+++ Цитируемый фрагмент

Такую последовательность можно сконструировать лишь в том случае, если главные герои романа преследуют какую-то цель, т.е. какая-то задача направляет их действия. В реальной жизни придать логическую последовательность и значимость поступкам может только их направленность на результат, то есть выбор цели и путь к ее достижению. Только люди, борющиеся за то, чтобы достигнуть цели, могут продвигаться через значимую последовательность событий.

Реализм вопреки преобладающим сегодня литературным доктринам требует сюжетной структуры в романе. Все человеческие действия целенаправленны, сознательно или подсознательно, бесцельность противоречит природе человека, она свидетельствует о неврозе. Если вы хотите представить человека метафизически, таким, каков он есть по своей сути, изобразите его в целенаправленном действии.

Натуралисты полагают, что сюжет — искусственное изобретение, потому что «в реальной жизни» события не складываются в логическую картинку. Справедливость такого утверждения зависит от точки зрения наблюдателя, причем от «точки зрения» в буквальном смысле слова. Близорукий человек, стоящий в двух футах от стены дома, уставясь на нее, сказал бы, что карта улиц города — искусственное изобретение. Но пилот самолета, пролетающего на высоте двух тысяч футов над городом, так не скажет. События человеческой жизни следуют логике человеческих предпосылок и ценностей — мы поймем это, если, заглянув за настоящее, за случайные повороты и рутину повседневности, увидим поворотные пункты, направления человеческой жизни. С этой точки зрения можно заметить и то, что неудачи и крушения, которые постигают человека на пути следования к цели, — мелкие и маргинальные, а не крупные и определяющие элементы человеческого существования.

++++++
+++ Извлечённые данные

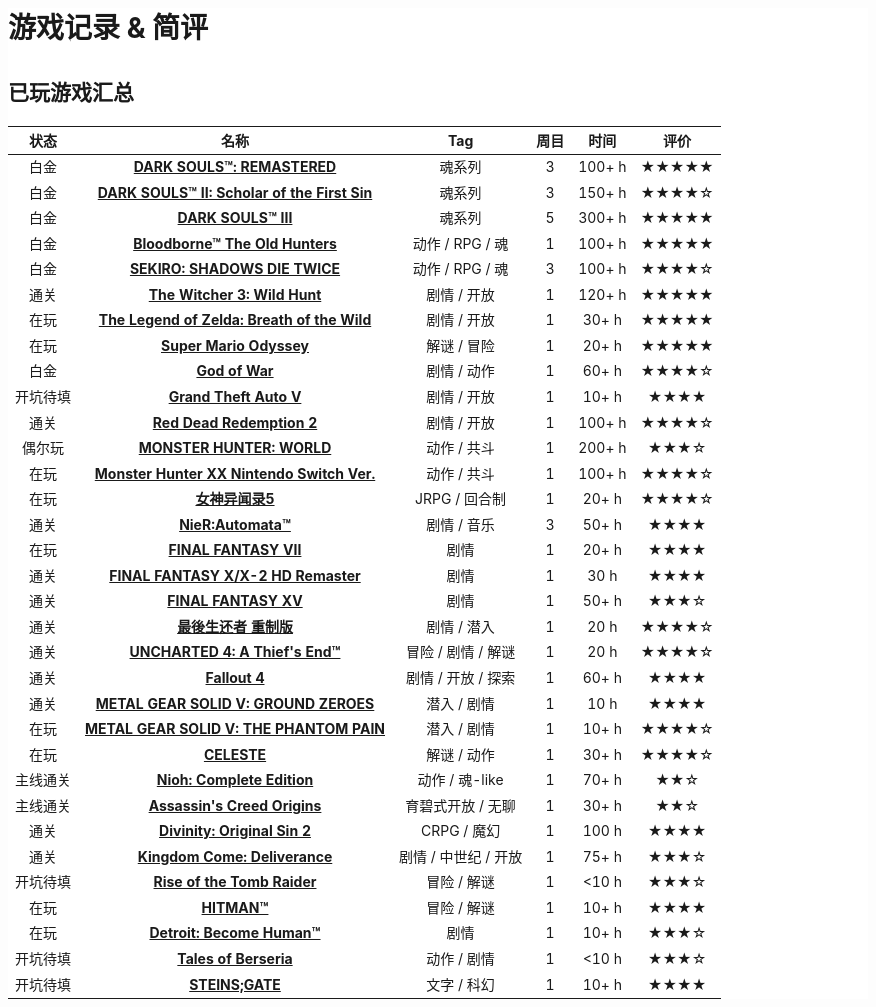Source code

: # 游戏记录 & 简评

## 已玩游戏汇总

|   状态   |                             名称                             |         Tag          | 周目 |  时间  | 评价  |
| :------: | :----------------------------------------------------------: | :------------------: | :--: | :----: | :---: |
|   白金   | [**DARK SOULS™: REMASTERED**](https://store.steampowered.com/app/570940/) |        魂系列        |  3   | 100+ h | ★★★★★ |
|   白金   | [**DARK SOULS™ II: Scholar of the First Sin**](https://store.steampowered.com/app/335300) |        魂系列        |  3   | 150+ h | ★★★★☆ |
|   白金   | [**DARK SOULS™ III**](https://store.steampowered.com/app/374320) |        魂系列        |  5   | 300+ h | ★★★★★ |
|   白金   | [**Bloodborne™ The Old Hunters**](https://store.playstation.com/zh-hans-hk/product/HP9000-CUSA03023_00-BLOODBORNE0000AS) |   动作 / RPG / 魂    |  1   | 100+ h | ★★★★★ |
|   白金   | [**SEKIRO: SHADOWS DIE TWICE**](https://store.playstation.com/zh-hans-hk/product/HP0506-CUSA13910_00-ASIAFULLGAME0000) |   动作 / RPG / 魂    |  3   | 100+ h | ★★★★☆ |
|   通关   | [**The Witcher 3: Wild Hunt**](https://store.steampowered.com/app/292030) |     剧情 / 开放      |  1   | 120+ h | ★★★★★ |
|   在玩   | [**The Legend of Zelda: Breath of the Wild**](https://www.nintendo.com/games/detail/the-legend-of-zelda-breath-of-the-wild-switch/) |     剧情 / 开放      |  1   | 30+ h  | ★★★★★ |
|   在玩   | [**Super Mario Odyssey**](https://www.nintendo.com/games/detail/super-mario-odyssey-switch/) |     解谜 / 冒险      |  1   | 20+ h  | ★★★★★ |
|   白金   | [**God of War**](https://store.playstation.com/zh-hans-hk/product/HP9000-CUSA07413_00-00000000GODOFWAR) |     剧情 / 动作      |  1   | 60+ h  | ★★★★☆ |
| 开坑待填 | [**Grand Theft Auto V**](https://store.steampowered.com/app/271590) |     剧情 / 开放      |  1   | 10+ h  | ★★★★  |
|   通关   | [**Red Dead Redemption 2**](https://store.playstation.com/zh-hans-hk/product/UP1004-CUSA03041_00-ASIAPLACEHOLDER0) |     剧情 / 开放      |  1   | 100+ h | ★★★★☆ |
|  偶尔玩  | [**MONSTER HUNTER: WORLD**](https://store.steampowered.com/app/582010) |     动作 / 共斗      |  1   | 200+ h | ★★★☆  |
|   在玩   | [**Monster Hunter XX Nintendo Switch Ver.**](https://www.nintendo.com/games/detail/monster-hunter-generations-ultimate-switch) |     动作 / 共斗      |  1   | 100+ h | ★★★★☆ |
|   在玩   | [**女神异闻录5**](https://store.playstation.com/zh-hans-hk/product/HP0177-CUSA07195_00-PERSONA500000000) |    JRPG / 回合制     |  1   | 20+ h  | ★★★★☆ |
|   通关   | [**NieR:Automata™**](https://store.steampowered.com/app/524220) |     剧情 / 音乐      |  3   | 50+ h  | ★★★★  |
|   在玩   | [**FINAL FANTASY VII**](https://store.steampowered.com/app/39140/FINAL_FANTASY_VII/) |         剧情         |  1   | 20+ h  | ★★★★  |
|   通关   | [**FINAL FANTASY X/X-2 HD Remaster**](https://store.steampowered.com/app/359870/FINAL_FANTASY_XX2_HD_Remaster/) |         剧情         |  1   |  30 h  | ★★★★  |
|   通关   | [**FINAL FANTASY XV**](https://store.steampowered.com/app/637650) |         剧情         |  1   | 50+ h  | ★★★☆  |
|   通关   | [**最後生还者 重制版**](https://store.playstation.com/zh-hans-hk/product/HP9000-CUSA00559_00-THELASTOFUS00000) |     剧情 / 潜入      |  1   |  20 h  | ★★★★☆ |
|   通关   | [**UNCHARTED 4: A Thief's End™**](https://store.playstation.com/zh-hans-hk/product/HP9000-CUSA00912_00-ASIAPLACEHOLDER0) |  冒险 / 剧情 / 解谜  |  1   |  20 h  | ★★★★☆ |
|   通关   | [**Fallout 4**](https://store.steampowered.com/app/377160/Fallout_4/) |  剧情 / 开放 / 探索  |  1   | 60+ h  | ★★★★  |
|   通关   | [**METAL GEAR SOLID V: GROUND ZEROES**](https://store.steampowered.com/app/311340) |     潜入 / 剧情      |  1   |  10 h  | ★★★★  |
|   在玩   | [**METAL GEAR SOLID V: THE PHANTOM PAIN**](https://store.steampowered.com/app/287700) |     潜入 / 剧情      |  1   | 10+ h  | ★★★★☆ |
|   在玩   | [**CELESTE**](https://www.nintendo.com/games/detail/celeste-switch/) |     解谜 / 动作      |  1   | 30+ h  | ★★★★☆ |
| 主线通关 | [**Nioh: Complete Edition**](https://store.steampowered.com/app/485510) |    动作 / 魂-like    |  1   | 70+ h  |  ★★☆  |
| 主线通关 | [**Assassin's Creed Origins**](https://store.steampowered.com/app/582160) |  育碧式开放 / 无聊   |  1   | 30+ h  |  ★★☆  |
|   通关   | [**Divinity: Original Sin 2**](https://store.steampowered.com/app/435150) |     CRPG / 魔幻      |  1   | 100 h  | ★★★★  |
|   通关   | [**Kingdom Come: Deliverance**](https://store.steampowered.com/app/379430) | 剧情 / 中世纪 / 开放 |  1   | 75+ h  | ★★★☆  |
| 开坑待填 | [**Rise of the Tomb Raider**](https://store.steampowered.com/app/391220) |     冒险 / 解谜      |  1   | <10 h  | ★★★☆  |
|   在玩   | [**HITMAN™**](https://store.playstation.com/zh-hans-hk/product/UP4572-CUSA12421_00-ASIA000000000006) |     冒险 / 解谜      |  1   | 10+ h  | ★★★★  |
|   在玩   | [**Detroit: Become Human™**](https://store.playstation.com/zh-hans-hk/product/HP9000-CUSA08392_00-ASIAPLACEHOLDER0) |         剧情         |  1   | 10+ h  | ★★★☆  |
| 开坑待填 | [**Tales of Berseria**](https://store.steampowered.com/app/429660) |     动作 / 剧情      |  1   | <10 h  | ★★★☆  |
| 开坑待填 | [**STEINS;GATE**](https://store.steampowered.com/app/412830) |     文字 / 科幻      |  1   | 10+ h  | ★★★★  |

++++++

● **Задание**:
Ответьте по фрагменту о сюжете в романе:
(a) О чём, согласно фрагменту, свидетельствует бесцельность?
(b) Кто полагает, что сюжет — искусственное изобретение?
(c) На какой высоте над городом пролетает самолёт в примере с пилотом?
Записи для этой работы не понадобятся.

● **Решение задачи**:
(a) О неврозе.
(b) Натуралисты.
(c) На высоте двух тысяч футов.